The entire Christian enterprise, all two thousand years of it, stands or falls on the confession of the Gospels that Jesus Christ “…is indeed risen from the dead.” It is the absolute center of the Christian message that this impossible proclamation is reality and truth. However, even with eye-witnesses at great risk making clear and emphatic testimony in the early hours of the Easter Age, what had happened in the Easter event has been lost on many.

For some the Easter Gospel may be an offense, or nonsense; for others an ancient idea too remote to be considered credible. Yet, the Christ that these two thousand Easters has been celebrating has made all the difference wherever people have turned to Jesus as the risen Lord.
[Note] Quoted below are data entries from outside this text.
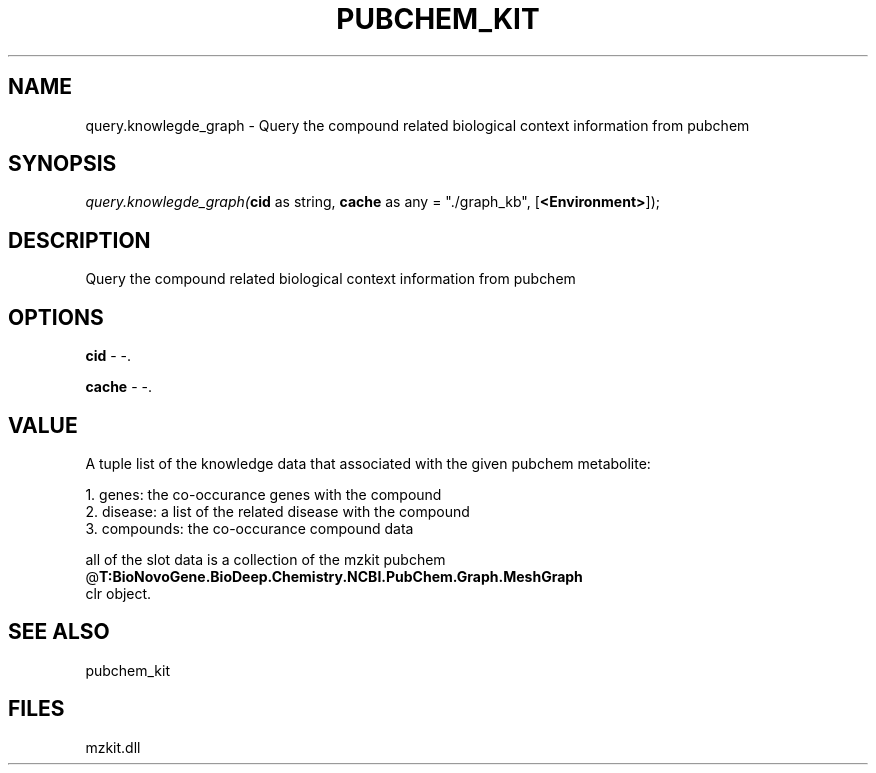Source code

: .\" man page create by R# package system.
.TH PUBCHEM_KIT 1 2000-Jan "query.knowlegde_graph" "query.knowlegde_graph"
.SH NAME
query.knowlegde_graph \- Query the compound related biological context information from pubchem
.SH SYNOPSIS
\fIquery.knowlegde_graph(\fBcid\fR as string, 
\fBcache\fR as any = "./graph_kb", 
[\fB<Environment>\fR]);\fR
.SH DESCRIPTION
.PP
Query the compound related biological context information from pubchem
.PP
.SH OPTIONS
.PP
\fBcid\fB \fR\- -. 
.PP
.PP
\fBcache\fB \fR\- -. 
.PP
.SH VALUE
.PP
A tuple list of the knowledge data that associated with the given pubchem metabolite:
 
 1. genes: the co-occurance genes with the compound 
 2. disease: a list of the related disease with the compound
 3. compounds: the co-occurance compound data
 
 all of the slot data is a collection of the mzkit pubchem @\fBT:BioNovoGene.BioDeep.Chemistry.NCBI.PubChem.Graph.MeshGraph\fR 
 clr object.
.PP
.SH SEE ALSO
pubchem_kit
.SH FILES
.PP
mzkit.dll
.PP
Our age tends to accommodate the most astonishing events and reduce them to a few sound-bytes in a news program, or a few lines of print, and occasional photo or film-clip. Mars landings, fiber-optic cables crisscrossing the globe, medical marvels vie with many other technological miracles for headlines, but usually hold center stage for only short periods of time. The public has a very short attention span unless the news impacts their personal lives.

Easter does just that. Easter is a cosmic event that impacts the entire roster of the population of earth, from the very first human being to the very last, forever. However, since it speaks in terms that woo rather than mandate, that offer rather than demand, the engines of persuasion many are expecting do not overwhelm those around whom the Easter celebration happens. Some hear the message as too extreme, or the response called for too drastic.

Yet the Church rises in awe and wonder at the Easter message every year. The message of Jesus, that “because he lives, we shall live also” has been the word that has turned our lives around to look forward with hope rather than backward with regret and frustration and impotence. Easter is God’s down payment on a “future and a hope,” of which Jeremiah could only dream.

If we do not welcome the Easter Gospel as it comes to us in the sweet cadences of the Easter festival, we may well find ourselves desperately searching for it in the midst of grief and loss. The resurrection of Jesus Christ may for the moment be not much more than a festive occasion. In time it will prove to be the ultimate rescue from our most profound calamity.